The widely accepted definition of e-finance according to Allen, McAndrews and Strahan (2002:7) is: The provision of financial services and markets using electronic communication and computation. E-finance includes all financial products and services which are available to the consumers and businesses over the internet and includes online brokerage, banking, insurance, and other financial services. According to Agwu and Murray (2014), e-finance enables businesses and ordinary citizens to conduct various financial transactions on the internet, meaning greater availability of financial services. E-finance is classified as one type of e-service. Sorooshian, Onn and Yeen (2013) assert that services such as communication, financial, cultural and recreational that can be delivered with the aid of the internet and computerized systems, such as the web, information kiosks and mobile devices can be regarded as e-services. Whilst internet banking or online banking is one type of e-finance, it has also been classified as a category of e-commerce (Mohiuddin, 2014).

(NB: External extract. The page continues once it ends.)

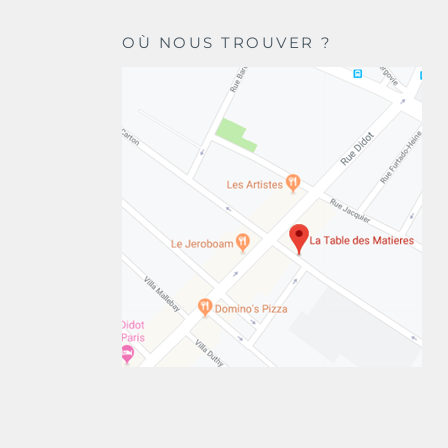
OÙ NOUS TROUVER ?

The adoption and use of e-finance can lead to a multitude of potential benefits for SMEs, such as reduced cost of services and transactions (Riyadh, Bunker & Rabhi, 2010; Srivastava, 2014), as well as increased access to products and services in international markets through PCs and mobile devices (Riyadh et al., 2010; Srivastava, 2014; Su & Yuan, 2013). Another benefit of e-finance is improved access to financial information (Mubaraka, Momanyi & Jibia, 2013; Riyadh et al., 2010; Shahrokhi, 2008; Srivastava, 2014).